TEXTO EXTRAÍDO:

----------

A Cruz Vermelha Portuguesa (CVP) pediu uma auditoria externa permanente às contas relacionadas com a operação de apoio às vítimas do ciclone Idai, em Moçambique, anunciou na quinta-feira a organização."A Coordenação Nacional de Emergência da CVP decidiu solicitar auditoria externa permanente às contas relacionadas com a operação de apoio a Moçambique", adianta a organização num comunicado enviado à agência Lusa. Para a sua concretização, a Coordenação Nacional de Emergência da CVP apela às empresas acreditadas para este fim que apresentem as suas candidaturas através do e-mail presidente@cruzvermelha.org.pt, adianta a organização, num comunicado que foi enviado à agência Lusa.

----------

INSTRUÇÕES DE TRABALHO:
A – Reescreva de forma mais breve o parágrafo do texto sobre a auditoria da Cruz Vermelha Portuguesa que começa por "A Cruz Vermelha Portuguesa (CVP) pediu", mantendo os factos principais.
B – Cite tudo o que vai de "A Cruz Vermelha" até "foi enviado à agência Lusa." no texto sobre a auditoria da Cruz Vermelha Portuguesa.

DADOS FORNECIDOS:
----------

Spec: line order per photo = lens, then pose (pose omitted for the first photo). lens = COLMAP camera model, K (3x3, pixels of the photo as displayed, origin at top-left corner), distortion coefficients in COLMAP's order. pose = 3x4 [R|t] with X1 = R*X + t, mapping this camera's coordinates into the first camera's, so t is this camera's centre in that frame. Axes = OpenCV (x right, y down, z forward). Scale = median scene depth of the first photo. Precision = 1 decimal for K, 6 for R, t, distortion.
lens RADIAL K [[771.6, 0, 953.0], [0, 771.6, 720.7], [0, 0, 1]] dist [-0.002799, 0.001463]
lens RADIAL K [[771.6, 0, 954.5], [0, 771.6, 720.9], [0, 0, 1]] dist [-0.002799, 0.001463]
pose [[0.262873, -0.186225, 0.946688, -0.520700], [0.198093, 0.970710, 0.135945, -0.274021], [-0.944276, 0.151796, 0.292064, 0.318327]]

----------

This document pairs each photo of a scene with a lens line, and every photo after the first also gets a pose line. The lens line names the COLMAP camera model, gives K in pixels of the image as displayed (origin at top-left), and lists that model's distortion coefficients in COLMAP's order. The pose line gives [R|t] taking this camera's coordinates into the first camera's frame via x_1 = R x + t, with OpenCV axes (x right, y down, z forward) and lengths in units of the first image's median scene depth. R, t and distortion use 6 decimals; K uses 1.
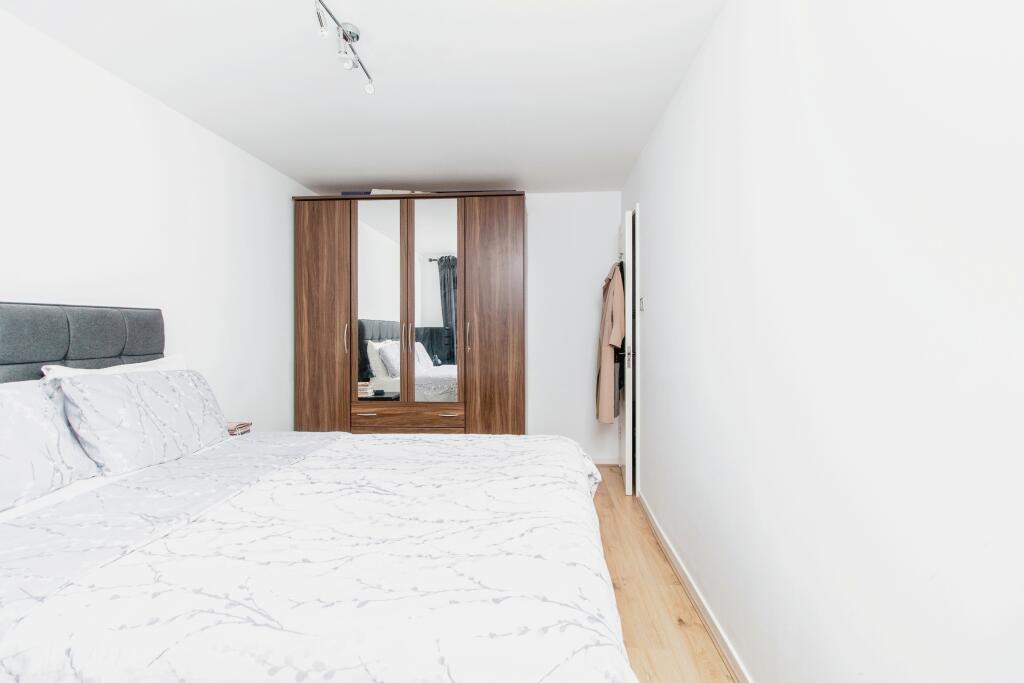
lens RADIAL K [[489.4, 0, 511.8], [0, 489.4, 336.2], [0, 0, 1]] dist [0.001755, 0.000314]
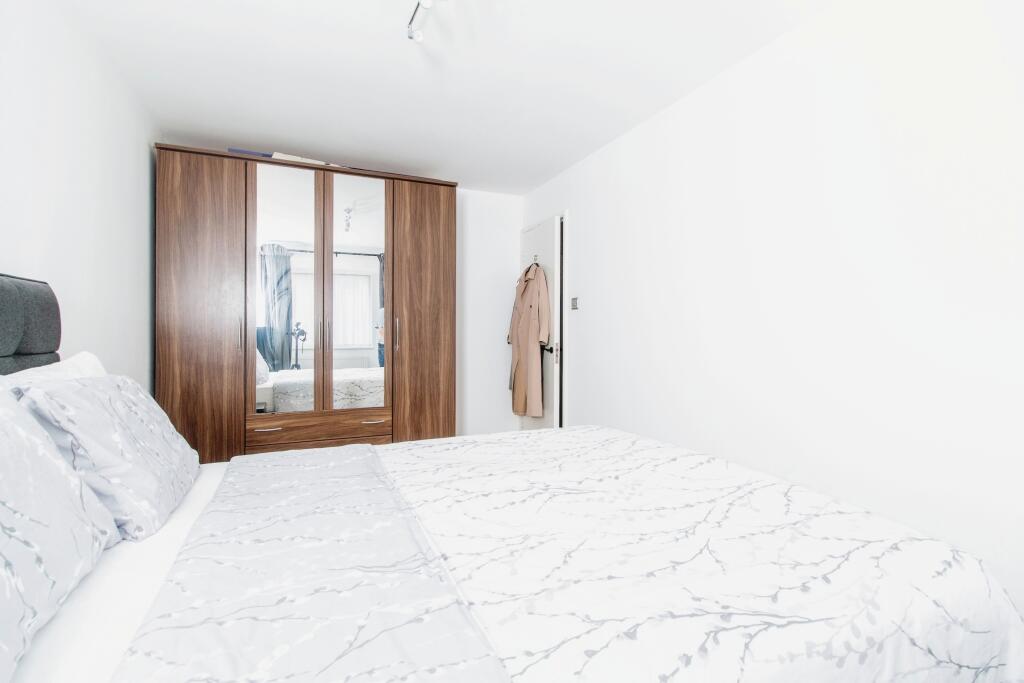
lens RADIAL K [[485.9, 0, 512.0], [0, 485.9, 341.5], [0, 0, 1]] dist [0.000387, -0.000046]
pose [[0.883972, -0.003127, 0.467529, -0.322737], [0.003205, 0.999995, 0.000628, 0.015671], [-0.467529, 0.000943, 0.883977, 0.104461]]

----------

EXERCÍCIO RESOLVIDO:
A – A Coordenação Nacional de Emergência da Cruz Vermelha Portuguesa (CVP) pediu uma auditoria externa permanente às contas da operação de apoio às vítimas do ciclone Idai, em Moçambique. A organização anunciou-o na quinta-feira, num comunicado enviado à agência Lusa. Apela ainda às empresas acreditadas para este fim que apresentem candidatura pelo e-mail presidente@cruzvermelha.org.pt.

B –
A Cruz Vermelha Portuguesa (CVP) pediu uma auditoria externa permanente às contas relacionadas com a operação de apoio às vítimas do ciclone Idai, em Moçambique, anunciou na quinta-feira a organização."A Coordenação Nacional de Emergência da CVP decidiu solicitar auditoria externa permanente às contas relacionadas com a operação de apoio a Moçambique", adianta a organização num comunicado enviado à agência Lusa. Para a sua concretização, a Coordenação Nacional de Emergência da CVP apela às empresas acreditadas para este fim que apresentem as suas candidaturas através do e-mail presidente@cruzvermelha.org.pt, adianta a organização, num comunicado que foi enviado à agência Lusa.